Both gadgets are powered by Google’s Android operating system, but the apps come from China Mobile. And therein lies a painful dilemma for Google. Android runs two-thirds of the smartphones sold in the world’s biggest Internet market, yet the company’s online app store, Google Play, isn’t open for business in China. Google sharply scaled back its presence on the mainland in 2010 after tussling with China’s censors. Taj Meadows, a Tokyo-based spokesman, declined to comment on why Google Play is still unavailable in China.
China Mobile, the world’s biggest phone company by subscribers, has been quick to exploit Google’s absence. The carrier launched its Mobile Market store for Android apps in 2009 and now has 158 million registered users. Customers have downloaded more than 630 million apps, making Mobile Market the world’s largest carrier-operated app store, according to Jack Kent of IHS Screen Digest. “Without having to compete with the official Google store, China Mobile has an opportunity that operators in other countries don’t have,” he says.
The success of Mobile Market comes at a welcome time for the wireless giant. Growth in subscribers has fallen by almost half in the past three years, to 10.9 percent in April from 20.9 percent in April 2009. As a result, China Mobile must now figure out ways to squeeze more revenue from each of its 673 million customers. “The reason we care about this business is that it can help drive or promote our other businesses,” says China Mobile Chief Executive Officer Li Yue. “If a developer makes a very good app, then it will help boost traffic on our network and help our growth that way.” Sales advanced 12 percent last year, to 48.4 billion yuan ($7.6 billion), at the carrier’s applications and information services division, which includes the Mobile Market store, as well as downloads of music, e-books, and video.

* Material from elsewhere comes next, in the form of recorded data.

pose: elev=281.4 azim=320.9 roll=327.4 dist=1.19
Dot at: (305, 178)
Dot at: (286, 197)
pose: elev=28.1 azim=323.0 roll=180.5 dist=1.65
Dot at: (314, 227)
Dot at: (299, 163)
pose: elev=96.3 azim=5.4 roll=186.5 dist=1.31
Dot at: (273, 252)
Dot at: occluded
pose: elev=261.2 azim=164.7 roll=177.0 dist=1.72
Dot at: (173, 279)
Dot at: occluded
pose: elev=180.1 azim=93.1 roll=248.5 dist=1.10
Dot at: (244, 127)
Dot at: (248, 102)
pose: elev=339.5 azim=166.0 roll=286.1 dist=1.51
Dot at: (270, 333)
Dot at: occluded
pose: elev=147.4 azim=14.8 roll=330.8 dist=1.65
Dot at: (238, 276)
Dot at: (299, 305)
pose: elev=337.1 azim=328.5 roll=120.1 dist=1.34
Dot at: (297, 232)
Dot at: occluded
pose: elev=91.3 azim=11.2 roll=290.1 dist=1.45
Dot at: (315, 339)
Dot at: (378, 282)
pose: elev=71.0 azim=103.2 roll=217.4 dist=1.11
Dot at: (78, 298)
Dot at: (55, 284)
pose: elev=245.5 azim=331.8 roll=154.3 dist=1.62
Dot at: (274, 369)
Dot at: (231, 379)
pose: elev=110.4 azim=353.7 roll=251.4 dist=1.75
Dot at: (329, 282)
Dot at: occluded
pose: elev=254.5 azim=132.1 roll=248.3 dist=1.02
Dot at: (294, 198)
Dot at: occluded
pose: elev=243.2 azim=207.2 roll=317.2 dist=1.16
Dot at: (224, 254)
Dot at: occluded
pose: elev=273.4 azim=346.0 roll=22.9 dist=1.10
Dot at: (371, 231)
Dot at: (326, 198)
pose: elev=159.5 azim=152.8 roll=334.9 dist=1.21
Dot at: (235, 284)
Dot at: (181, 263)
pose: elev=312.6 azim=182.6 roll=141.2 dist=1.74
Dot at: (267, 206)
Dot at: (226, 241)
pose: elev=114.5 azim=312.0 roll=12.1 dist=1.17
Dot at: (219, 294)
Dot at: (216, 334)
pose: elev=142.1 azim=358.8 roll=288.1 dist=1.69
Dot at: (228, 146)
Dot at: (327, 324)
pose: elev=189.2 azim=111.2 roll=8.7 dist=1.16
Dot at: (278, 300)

All Web content in China is censored, so Mobile Market doesn’t offer apps to access the blocked websites of Facebook, Twitter, and YouTube. Apple’s Chinese-language store abides by the same restrictions. Such controls have not damped competition, according to Analysis International, which tracks 13 major app stores in China, including those operated by phone carriers and handset makers. “A couple of years ago, everyone began to realize how huge Apple’s app store was becoming and wanted into that market,” says Neil Juggins, an analyst at JI Asia Research.
China Mobile’s store is stocked with 68,663 apps—just a fraction of the 450,000 available on Google Play. Mobile Market features worldwide hits such as Instagram’s photo-sharing and editing software and various iterations of Rovio Entertainment’s Angry Birds game, as well as homegrown apps such as one that provides readings on ultraviolet radiation and a game in which monkeys must capture turtles.More than 90 percent of the offerings on China Mobile’s store are paid apps, compared with 77 percent for wireless rival China Unicom and 48 percent for Apple. Prices for games typically range from the equivalent of 50¢ to $1.50.
Mobile Market logged sales of 23 million yuan last year, a rounding error on Google’s balance sheet. (The company had revenue of $29.1 billion in 2011.) Still, China is poised to overtake the U.S. as the biggest market for smartphones this year. Based on that trend, Analysis International is forecasting an 80 percent jump in the local market for mobile applications and services, to 220 billion yuan. “Mobile Internet traffic has more than doubled in each of the past two years as smartphones get cheaper and more consumers can afford them,” says Michael Meng of BOCI Research in Hong Kong.